EPA photo showing UNHCR staff members while they erect tents at a camp for refugees forced to flee their homes in Erbil, Iraq
EPA photo showing UNHCR staff members while they erect tents at a camp for refugees forced to flee their homes in Erbil, Iraq

A new data center to be built by the World Bank Group and the UNHCR intends to improve access to information on forced migrants, refugees and host communities.

According to the UN High Commissioner for Refugees, the new center, which is expected to be ready by mid-2018, ''will enable a better informed and more sustainable response to forced displacement, underpinning a coordinated humanitarian-development approach'', bringing together the role of the main institution for data on refugees, UNHCR, and the World Bank Group's experience in strengthening governments' statistics skills.


 ''The scale, complexity and speed of today's refugee crises mean we can no longer afford to respond through humanitarian action alone. It is more important than ever to mobilize resources and plan for the longer term from the beginning.This is why early access to reliable data for development partners like the World Bank is so important,'' stressed United Nations High Commissioner for Refugees Filippo Grandi. ''When resources are scarce all efforts should be made to get help to those who need it. Improving data and evidence is critical to ensure that these resources are used efficiently and effectively,'' added World Bank Group CEO Kristalina Georgieva.

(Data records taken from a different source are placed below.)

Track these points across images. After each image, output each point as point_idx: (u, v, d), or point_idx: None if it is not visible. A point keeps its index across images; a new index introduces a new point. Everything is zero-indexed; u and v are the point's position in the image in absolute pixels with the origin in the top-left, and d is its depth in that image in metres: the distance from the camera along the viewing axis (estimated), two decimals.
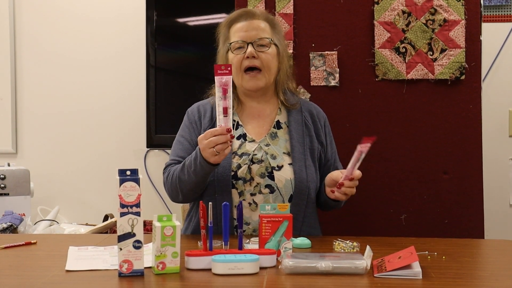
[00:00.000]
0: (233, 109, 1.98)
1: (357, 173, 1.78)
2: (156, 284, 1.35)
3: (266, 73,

Information to promote better policies 

The new data center will focus on collecting data on refugees, internally displaced and other groups, including host communities. The UNHCR has said that the project aims to "ensure population and socioeconomic data are systematically collected and analyzed", "facilitate open access to forced displacement data, while ensuring the integrity of the legal protection framework", "promote innovations to enhance forced displacement data through satellite imagery, cell phones, and other new technologies", and "strengthen the global data collection system, establishing common norms, definitions, and methodologies, and support efforts to fortify country systems where necessary". 

The two institutions noted that the data ''will allow for a dramatic scaling up of such critical analytical work, which is essential as the WBG and UNHCR collaborate to support both refugees and host communities". The information will also be made available to institutions "to improve programs and projects on forced displacement".